What If I Don’t Fit

At the end of my fourth year in the seminary where I was studying to become a priest, the rector brought me to his office, and told me that I would have to leave, because people in a parish would find me uncomfortable to be with. His judgment devastated me, chiefly because he was letting me know that my “not fitting” was somehow wrong.

Before this, I had had to do what I was supposed to do, but I hadn’t
worked to fit myself into the “people pattern” around me. I have
learned, since seminary days, to fit myself in, a bit better, not as a
goal in my life, but as an approach to dealing with people, so that we
can be more comfortable with each other, no matter why we are together.
What helped me most, I think, in gaining this approach was teaching for
two years at Salve Regina College (now Salve Regina University) in
Newport, Rhode Island, where I was swamped with people I loved, and
people who loved me, convinced that we would never hurt each other in
any deliberate way. Since that time, I think, I have been able to
recognize that “fitting” is not something that happens to me; it is
something I have to do. This is true for other people who have trouble
fitting in. In some ways, I think, most of us have this problem during
enough of our lives so that we recognize that through sharing how we
have dealt with it, we can help both other people and ourselves.

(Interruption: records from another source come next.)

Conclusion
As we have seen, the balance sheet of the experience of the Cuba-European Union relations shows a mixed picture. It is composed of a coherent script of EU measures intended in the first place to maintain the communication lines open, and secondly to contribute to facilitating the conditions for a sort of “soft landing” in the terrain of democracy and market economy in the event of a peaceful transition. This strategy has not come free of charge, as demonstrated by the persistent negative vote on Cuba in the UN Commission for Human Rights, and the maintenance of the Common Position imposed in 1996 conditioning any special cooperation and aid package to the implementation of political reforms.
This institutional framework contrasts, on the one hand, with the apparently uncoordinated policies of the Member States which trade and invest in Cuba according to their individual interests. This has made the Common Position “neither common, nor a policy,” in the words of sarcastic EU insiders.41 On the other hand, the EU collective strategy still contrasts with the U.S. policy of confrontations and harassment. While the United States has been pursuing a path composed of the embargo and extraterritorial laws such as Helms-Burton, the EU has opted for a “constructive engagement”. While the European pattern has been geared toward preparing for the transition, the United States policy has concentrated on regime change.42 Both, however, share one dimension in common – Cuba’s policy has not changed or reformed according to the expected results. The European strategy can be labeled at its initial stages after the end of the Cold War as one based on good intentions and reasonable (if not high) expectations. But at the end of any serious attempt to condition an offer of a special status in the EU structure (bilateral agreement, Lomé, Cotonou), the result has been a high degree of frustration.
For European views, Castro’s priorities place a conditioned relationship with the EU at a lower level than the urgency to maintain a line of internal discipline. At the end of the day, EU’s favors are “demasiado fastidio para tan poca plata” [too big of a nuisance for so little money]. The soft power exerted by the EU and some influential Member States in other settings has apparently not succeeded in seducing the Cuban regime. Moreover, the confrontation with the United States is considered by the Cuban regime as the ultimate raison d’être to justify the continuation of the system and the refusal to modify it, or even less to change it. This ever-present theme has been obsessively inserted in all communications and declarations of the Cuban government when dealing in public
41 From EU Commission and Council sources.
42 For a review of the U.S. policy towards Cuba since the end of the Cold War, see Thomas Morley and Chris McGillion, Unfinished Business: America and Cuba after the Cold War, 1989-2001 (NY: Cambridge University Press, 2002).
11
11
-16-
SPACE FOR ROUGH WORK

Our first temptation is to reduce what we mean by “us” to some category
from the real total “us” with which we feel a comfortable
identification. What we need, instead, is to broaden that
identification by learning to increase our understanding of different
ways that different people find to get themselves to fit. So there are
two steps, almost always in this order: first, make the room; second
fit your self into the room that is given you. Both of these steps are
necessary; both demand change of self, and both demand continued
effort. “I’ve done it” is never true.